Nesse sentido, em um primeiro momento, não viu com otimismo o anúncio de que o novo sistema terá uma “gestão compartilhada” com prefeitos — semelhante à cogestão, que permitia a adoção de regras mais brandas em determinadas regiões.
— Me parece um modelo mais politizado do que o anterior acabou se tornando — crê Hallal.
A professora de Epidemiologia e reitora da Universidade Federal de Ciências da Saúde de Porto Alegre (UFCSPA), Lucia Pellanda, avalia que a divisão de responsabilidades pode ser positiva por levar em conta as características de cada região, mas recomenda cuidado:
— Um nível de controle central é muito importante porque somos todos interligados.
Sobre as mudanças nas métricas, Lucia avalia que existe sempre um “contrabalanço” entre simplificação e qualidade da decisão baseada em informações.
— Simplificar é bom do ponto de vista da comunicação, mas tenho medo de que as pessoas interpretem como “acabou a pandemia”. Uma parte da população se relacionava muito bem e entendia o modelo de cores como necessidade de cuidados, e isso precisa ser preservado com uma comunicação bem feita para promover engajamento.
O infectologista Alexandre Zavascki afirma que vê com “muito bons olhos” a substituição dos indicadores obtidos por fórmula matemática pela observação de dados mais concretos como ocupação hospitalar:
— Pelo que vi, a ideia é justamente trabalhar com indicadores mais sensíveis e que realmente refletem a evolução das infecções, a velocidade de disseminação (da pandemia), e que não sejam meramente medições da capacidade hospitalar. Fórmulas matemáticas não podem substituir especialistas para avaliar quantitativamente e qualitativamente os indicadores e tendências.
Mas a retirada das fórmulas para o cálculo de bandeiras, na opinião do professor do Departamento de Matemática Aplicada da Universidade Federal do Rio Grande do Sul (UFRGS) Álvaro Krüger Ramos compromete a base científica que o distanciamento controlado tinha até hoje.
— Quando o modelo foi lançado, um ano atrás, ele tinha um trunfo: ser objetivo. Discutimos os parâmetros utilizados, os métodos de cálculo, mas ele era objetivo. Dizia o que precisava ser feito quando certas condições fossem atendidas. Antes do modelo, prefeituras fechavam e abriam por pressões políticas de empresários, sem um regramento. O modelo não pode ser subjetivo e sujeito a pressões políticas. O que parece é que a intenção do governador é deixar mais subjetivo, o que seria uma derrota muito grande para o combate à pandemia. Se o governo quer fugir de fórmulas matemáticas, como quer dar critérios técnicos? — diz o matemático.

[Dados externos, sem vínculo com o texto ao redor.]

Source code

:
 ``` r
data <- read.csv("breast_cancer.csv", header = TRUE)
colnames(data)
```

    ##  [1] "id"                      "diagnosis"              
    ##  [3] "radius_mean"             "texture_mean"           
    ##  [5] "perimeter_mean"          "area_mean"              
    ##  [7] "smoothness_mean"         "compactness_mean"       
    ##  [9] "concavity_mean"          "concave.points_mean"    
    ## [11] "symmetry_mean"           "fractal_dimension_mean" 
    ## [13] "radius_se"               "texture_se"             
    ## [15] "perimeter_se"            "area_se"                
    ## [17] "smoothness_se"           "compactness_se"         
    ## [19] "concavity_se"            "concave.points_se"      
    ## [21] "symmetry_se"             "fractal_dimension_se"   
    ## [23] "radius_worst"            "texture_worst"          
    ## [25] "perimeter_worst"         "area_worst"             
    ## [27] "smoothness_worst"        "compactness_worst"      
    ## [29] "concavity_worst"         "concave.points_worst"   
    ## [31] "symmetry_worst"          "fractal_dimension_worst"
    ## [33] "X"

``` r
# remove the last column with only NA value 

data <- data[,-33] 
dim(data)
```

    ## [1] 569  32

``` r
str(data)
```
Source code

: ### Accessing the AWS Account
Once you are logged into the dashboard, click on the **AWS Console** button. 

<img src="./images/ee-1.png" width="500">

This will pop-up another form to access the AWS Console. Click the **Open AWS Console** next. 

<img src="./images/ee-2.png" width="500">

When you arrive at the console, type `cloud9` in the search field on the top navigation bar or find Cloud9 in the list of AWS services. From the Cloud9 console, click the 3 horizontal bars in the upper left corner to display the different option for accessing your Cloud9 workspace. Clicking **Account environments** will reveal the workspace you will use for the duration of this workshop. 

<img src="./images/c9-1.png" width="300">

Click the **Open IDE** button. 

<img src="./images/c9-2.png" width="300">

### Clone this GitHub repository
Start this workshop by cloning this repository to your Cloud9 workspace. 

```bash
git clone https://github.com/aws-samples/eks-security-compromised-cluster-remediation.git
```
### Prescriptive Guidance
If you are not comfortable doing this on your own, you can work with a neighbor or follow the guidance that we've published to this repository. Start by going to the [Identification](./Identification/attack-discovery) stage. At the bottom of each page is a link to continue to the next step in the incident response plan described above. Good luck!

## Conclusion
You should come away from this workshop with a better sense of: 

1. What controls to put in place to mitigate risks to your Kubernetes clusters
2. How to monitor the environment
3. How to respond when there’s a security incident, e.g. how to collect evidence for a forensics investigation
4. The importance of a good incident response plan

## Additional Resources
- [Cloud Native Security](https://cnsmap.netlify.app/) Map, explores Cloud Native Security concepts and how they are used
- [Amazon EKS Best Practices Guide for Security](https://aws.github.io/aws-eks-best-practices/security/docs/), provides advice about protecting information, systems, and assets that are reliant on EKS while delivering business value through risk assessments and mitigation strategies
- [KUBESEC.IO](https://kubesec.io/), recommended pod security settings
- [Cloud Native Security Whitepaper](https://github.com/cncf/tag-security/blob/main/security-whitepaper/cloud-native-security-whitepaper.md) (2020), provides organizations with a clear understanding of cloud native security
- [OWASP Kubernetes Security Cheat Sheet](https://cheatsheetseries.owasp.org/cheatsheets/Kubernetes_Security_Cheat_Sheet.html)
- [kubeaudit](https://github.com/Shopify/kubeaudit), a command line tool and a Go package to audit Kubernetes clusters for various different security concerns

Parte dos integrantes do comitê científico, grupo de cientistas independentes que aconselha o governo na condução da pandemia, se sentiu desmotivada com as mudanças e avalia que o governador Eduardo Leite ficou isolado ao impor normas duras depois que o então prefeito de Porto Alegre Nelson Marchezan, mais aberto a adotar restrições, foi substituído por Sebastião Melo, que fez campanha prometendo evitar o fechamento da economia.
— O Melo mudou muito o equilíbrio de forças. Empresários começaram a elogiar muito ele — diz. — Hoje, a polarização é tanta que posturas "conciliadoras" acabam sendo isoladas — afirma a fonte.